Users can upload txt, md, or pdf files that they wish to read, and the website will use a technique known as rapid serial visual presentation (or RSVP) to quickly flash through the words on screen. Many QoL features are available. Users can set and change the speed (in WPM) of the words being displayed on screen, pause or resume reading if they get lost, and look through the words by either clicking on a preview/postview screen that lets you jump around to specific words, or by searching for specific words (or substrings) and skipping ahead to the next instance of the desired word. Additionally, each word is anchored down by a highlighted letter which allows users to more easily concentrate on the words on-screen, and the RSVP automatically pauses when the user blinks to avoid loss of information.
I used the front-end trifecta of HTML, CSS, and JavaScript for the main web application and all rendering logic, with Python for PDF parsing and insights, Flask for front-end/back-end communication, openCV and mediapipe for AI blinking recognition, and ElevenLabs for Text-to-Speech.
It took a while to figure out how to get the highlighted letter to stay in one spot and perform the duty of being an easy-to-focus-on location. It took even longer to get the blinking detection to work correctly and communicate with the rest of the back-end and transfer that information to the front-end when needed. Issues with the latter stemmed from dependencies not being installed correctly or not being installable at all in some cases.
As a first time hacker, I am actually quite proud of simply being able to create a functioning app as I had envisioned it in my head. No doubt it was also more difficult due to me flying solo. I am also very happy with my solution for dealing with the highlighted letter; specifically, the idea of partitioning the word into three parts to be dealt with individually, since this allowed for a very consistent setup and execution.
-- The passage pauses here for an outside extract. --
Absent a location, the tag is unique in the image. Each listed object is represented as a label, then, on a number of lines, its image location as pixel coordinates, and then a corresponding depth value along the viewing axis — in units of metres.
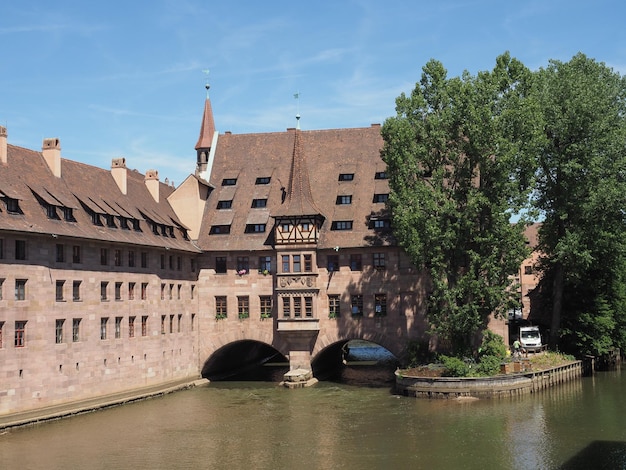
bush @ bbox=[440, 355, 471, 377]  48.59
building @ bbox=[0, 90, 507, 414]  43.50
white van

Finding a team early is really important!! On a serious note, though, this was my first time creating a full-stack project, so learning how to use Flask and requests such as GET, POST, etc. was invaluable experience for me. Also, this was my first time doing anything with machine learning APIs like openCV or mediapipe, and for all the headaches they had, like figuring out how mediapipe needs very specific Python versions to actually work properly, or the limitations of the Haar-cascade, I still think that it was worth experimenting with these tools and learning how they work in order to achieve my project's goals.
Getting the TTS to work natively, configuring multiple languages, and setting up an actual server for this website to be usable from beyond my own machine.